Y a-t-il donc des « mafieux » à la tête de la justice tchèque ?
C’est un curieux renversement de rôles qui s’est produit devant la Cour régionale de Prague dans le cadre d’un procès intenté par sept hauts magistrats de la justice tchèque contre l’ancienne procureure générale Marie Benešová. Finalement, c’est la partie plaignante qui se voit accuser de plusieurs délits graves.
«Jusqu’à présent, c’est-à-dire jusqu’à cette déclaration qui m’a associée à une mafia qui influence des affaires juridiques, ma renommée professionnelle était impeccable. C’est pourquoi je considère ces paroles proférées sans aucun fondement, sans aucun argument et sans aucune preuve, comme un outrage qui porte gravement préjudice à ma personne et au parquet général dans son ensemble.»

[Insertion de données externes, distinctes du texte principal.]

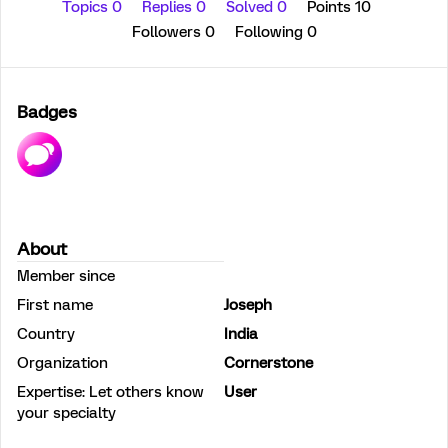
Topics 0
Replies 0
Solved 0
Points 10
Followers
0
Following
0
Badges
About
Member since
First name
Joseph
Country
India
Organization
Cornerstone
Expertise: Let others know
User
your specialty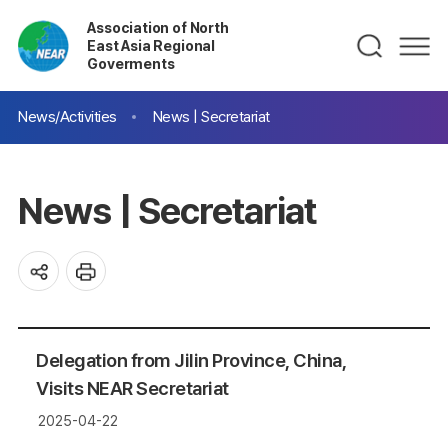
Association of North
East Asia Regional
Goverments
News/Activities
News | Secretariat
News | Secretariat
Delegation from Jilin Province, China,
Visits NEAR Secretariat
2025-04-22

Le juge Vojtěch Cepl de la Cour régionale de Prague a cependant été d’un autre avis et, à l’issue du procès, il a donné raison à Marie Benešová:
«Elle a dit que l’expression ‘mafia’ n’a pas été utilisée dans son sens premier, c’est-à-dire comme un mot désignant une organisation criminelle, mais pour désigner un groupe non formel de personnes qui cherchent à influencer certaines procédures juridiques. Et elle a ajouté ensuite que ces personnes ont vraiment influencé la procédure contre le vice-Premier ministre Jiří Čunek qui était soupçonné de corruption.»Et le juge de qualifier le comportement des magistrats autour de Renáta Vesecká « d’interventions illicites, d’abus du pouvoir et de brimades professionnelles.» Seul le procureur général adjoint Libor Grygárek a été lavé de ces soupçons et Marie Benešová doit lui présenter ses excuses dans une lettre et dans une déclaration pour l’agence CTK. Cela ne ternit cependant pas sa satisfaction à l’issue de ce procès qui a révélé, à son avis, toutes une série d’irrégularités dans la justice tchèque:
«On a dit encore un certain nombre d’autres choses qui, ensemble, ont donné ce que j’appelle ‘un cocktail mortel’. On a évoqué par exemple l’abus de la délégation, c’est-à-dire de la transmission des compétences, mais aussi les mauvais procédés adoptés dans l’affaire du prince du Qatar que j’avais dénoncés et qui m’avaient coûté le poste de procureure générale. Ce sont donc des problèmes qui reviennent comme un boomerang.»Une fois de plus donc c’est l’affaire Čunek qui ressurgit même dans un procès qui ne la concerne pas directement. L’affaire du vice-Premier ministre actuel et chef du Parti chrétien démocrate KDU-ČSL éclabousse jusqu’au gouvernement en place. Une raison pour laquelle l’hebdomadaire Respekt a titré récemment : «Le gouvernement pris au piège de la mafia judiciaire ». On attend maintenant les réactions du ministre de la Justice.